- [Assigned task 1] Please identify every line of the entries that contains the string "down", treating case as significant, and copy each such line.

The calculating unit preferably includes means with which the configuration
parameters can be influenced, equivalent to training the neural structure
simulated by the calculating unit. The training preferably ensues during
the on-going operation of the hearing aid. A particularly exact matching
to the specific requirements of the hearing aid user is thus possible.
DESCRIPTION OF THE DRAWINGS
FIG. 1A is a block diagram of a portion of the hearing aid of FIG. 1,
showing a modified version.
FIG. 1 is a block circuit diagram of an inventive hearing aid.
FIG. 2 is a conceptual illustration of a single neuron in the inventive
hearing aid.
FIGS. 3a, 3b and 3c show examples of possible threshold curves for the
output function W shown in FIG. 2 in the inventive hearing aid.
FIGS. 4, 5 and 6 respectively show conceptual presentations of three neural
networks in the inventive hearing aid.
FIG. 7 is a block circuit diagram of a calculating unit of an inventive
hearing aid.
FIG. 8 is a block circuit diagram of a first alternative embodiment of the
calculating unit shown in FIG. 7.
FIG. 9 is a block circuit diagram of a second alternative embodiment of the
calculating unit shown in FIG. 7.
FIG. 10 is a flow chart of an algorithm for training the function of the
neural structure in the calculating unit.
DESCRIPTION OF THE PREFERRED EMBODIMENTS
In the hearing aid schematically shown in FIG. 1, a microphone acting as an
input transducer 12 converts an acoustical signal into an electrical
signal and conducts the electrical signal to an amplifier and transmission
circuit 10. The amplifier and transmission circuit 10 amplifies the
incoming signal and processes it, for example, by selective boosting or
attenuation of specific frequency or volume ranges. An output signal 28
processed in this way is emitted by an earphone serving as an output
transducer 14.
A tap signal 22 is taken from the signal path of the hearing aid at at
least one suitable location of the amplifier and transmission circuit 10
and is supplied to a signal editing unit 16. The tap signal 22 can also be
formed by individual signals that derive from other input transducers,
from control elements or from sensors for monitoring systems properties
(for example the battery voltage). The signal editing unit 16 suitably
edits the tap signal 22, for example by rectification, by averaging or
time differentiation, in order to supply it as an input signal 24 to a
calculating unit 20 that assumes the function of a neural structure. The
teachings of European Application 0 712 263 and it s counterpart U.S.
application Ser. No. 08/515,907 filed Aug. 16, 1995 are incorporated
herein by reference, and describe the fashioning of the signal editing
unit 16 as well as describing the individual signals which compose the tap
signal 22.
The calculating unit 20 contains a memory 18 that stores intermediate
results, weighting factors of the neural structure realized by the
calculating unit 20 and/or parameters that define the network structure of
the neural structure. The calculating unit 20 processes the input signal
24 supplied to it in the way described in greater detail below according
to the principle of a neural network an emits the result as a result
signal 26 to the amplifier and transmission circuit 10, whose
amplification and transmission properties can be varied within broad
limits by the event signal 26 acting as a control signal.

- [Source records]
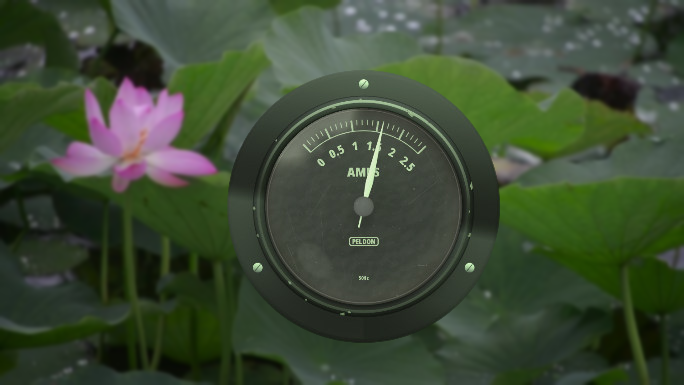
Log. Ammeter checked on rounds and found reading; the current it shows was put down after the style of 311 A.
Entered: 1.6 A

--

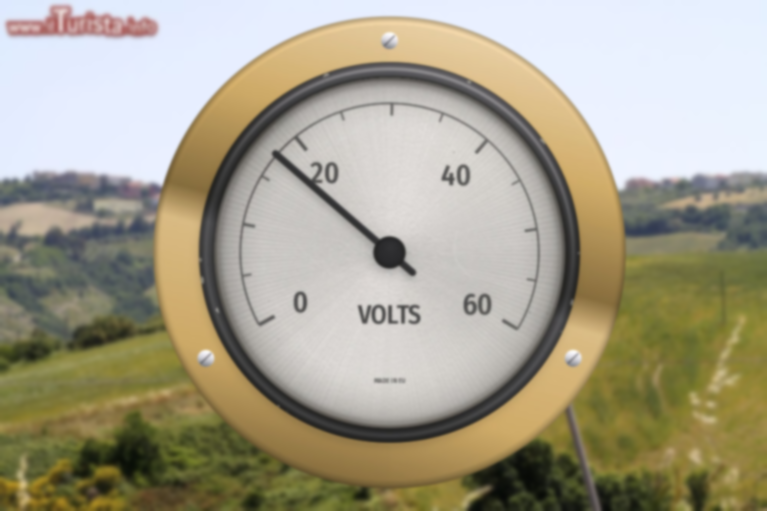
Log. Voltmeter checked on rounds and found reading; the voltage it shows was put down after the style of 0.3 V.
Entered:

* * *

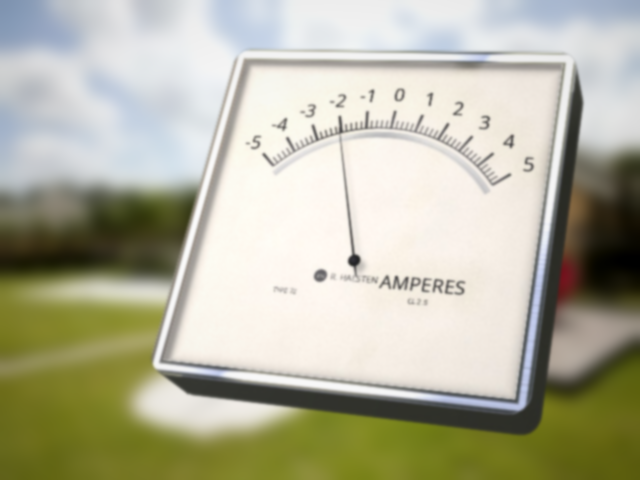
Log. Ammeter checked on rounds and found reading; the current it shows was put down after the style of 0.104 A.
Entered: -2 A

- [Assigned task 2] In the text, what device serves as output transducer 14?

- [Task solution 1]
Log. Ammeter checked on rounds and found reading; the current it shows was put down after the style of 311 A.
Log. Voltmeter checked on rounds and found reading; the voltage it shows was put down after the style of 0.3 V.
Log. Ammeter checked on rounds and found reading; the current it shows was put down after the style of 0.104 A.

- [Task solution 2] An earphone.